▶ What is expected:
Please return each record exactly as it stands.

[Stored items]
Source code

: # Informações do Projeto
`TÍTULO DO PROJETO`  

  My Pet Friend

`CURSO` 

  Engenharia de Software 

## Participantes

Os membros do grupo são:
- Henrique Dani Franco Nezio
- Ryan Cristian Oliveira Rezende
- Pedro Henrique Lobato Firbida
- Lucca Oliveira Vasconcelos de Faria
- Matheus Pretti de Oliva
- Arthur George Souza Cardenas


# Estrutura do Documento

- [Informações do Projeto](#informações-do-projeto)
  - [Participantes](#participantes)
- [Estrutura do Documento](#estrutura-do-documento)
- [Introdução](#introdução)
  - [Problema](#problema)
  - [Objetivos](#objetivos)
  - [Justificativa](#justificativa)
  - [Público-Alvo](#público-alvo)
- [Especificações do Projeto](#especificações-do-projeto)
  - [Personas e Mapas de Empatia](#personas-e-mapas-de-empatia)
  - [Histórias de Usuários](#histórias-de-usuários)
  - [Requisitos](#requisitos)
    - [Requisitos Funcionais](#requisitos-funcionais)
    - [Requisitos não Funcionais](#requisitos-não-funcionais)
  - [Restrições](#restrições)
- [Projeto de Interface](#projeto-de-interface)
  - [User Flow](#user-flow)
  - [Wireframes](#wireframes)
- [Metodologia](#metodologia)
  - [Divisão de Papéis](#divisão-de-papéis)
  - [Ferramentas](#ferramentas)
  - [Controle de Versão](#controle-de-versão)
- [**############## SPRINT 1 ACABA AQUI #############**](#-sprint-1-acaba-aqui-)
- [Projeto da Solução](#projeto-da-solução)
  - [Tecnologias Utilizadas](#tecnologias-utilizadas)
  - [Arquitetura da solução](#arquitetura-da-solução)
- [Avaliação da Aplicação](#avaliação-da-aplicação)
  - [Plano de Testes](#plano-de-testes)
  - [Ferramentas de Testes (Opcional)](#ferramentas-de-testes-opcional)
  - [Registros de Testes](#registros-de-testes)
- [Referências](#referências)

▶ Answer space:
Source code

: # Informações do Projeto
`TÍTULO DO PROJETO`  

  My Pet Friend

`CURSO` 

  Engenharia de Software 

## Participantes

Os membros do grupo são:
- Henrique Dani Franco Nezio
- Ryan Cristian Oliveira Rezende
- Pedro Henrique Lobato Firbida
- Lucca Oliveira Vasconcelos de Faria
- Matheus Pretti de Oliva
- Arthur George Souza Cardenas


# Estrutura do Documento

- [Informações do Projeto](#informações-do-projeto)
  - [Participantes](#participantes)
- [Estrutura do Documento](#estrutura-do-documento)
- [Introdução](#introdução)
  - [Problema](#problema)
  - [Objetivos](#objetivos)
  - [Justificativa](#justificativa)
  - [Público-Alvo](#público-alvo)
- [Especificações do Projeto](#especificações-do-projeto)
  - [Personas e Mapas de Empatia](#personas-e-mapas-de-empatia)
  - [Histórias de Usuários](#histórias-de-usuários)
  - [Requisitos](#requisitos)
    - [Requisitos Funcionais](#requisitos-funcionais)
    - [Requisitos não Funcionais](#requisitos-não-funcionais)
  - [Restrições](#restrições)
- [Projeto de Interface](#projeto-de-interface)
  - [User Flow](#user-flow)
  - [Wireframes](#wireframes)
- [Metodologia](#metodologia)
  - [Divisão de Papéis](#divisão-de-papéis)
  - [Ferramentas](#ferramentas)
  - [Controle de Versão](#controle-de-versão)
- [**############## SPRINT 1 ACABA AQUI #############**](#-sprint-1-acaba-aqui-)
- [Projeto da Solução](#projeto-da-solução)
  - [Tecnologias Utilizadas](#tecnologias-utilizadas)
  - [Arquitetura da solução](#arquitetura-da-solução)
- [Avaliação da Aplicação](#avaliação-da-aplicação)
  - [Plano de Testes](#plano-de-testes)
  - [Ferramentas de Testes (Opcional)](#ferramentas-de-testes-opcional)
  - [Registros de Testes](#registros-de-testes)
- [Referências](#referências)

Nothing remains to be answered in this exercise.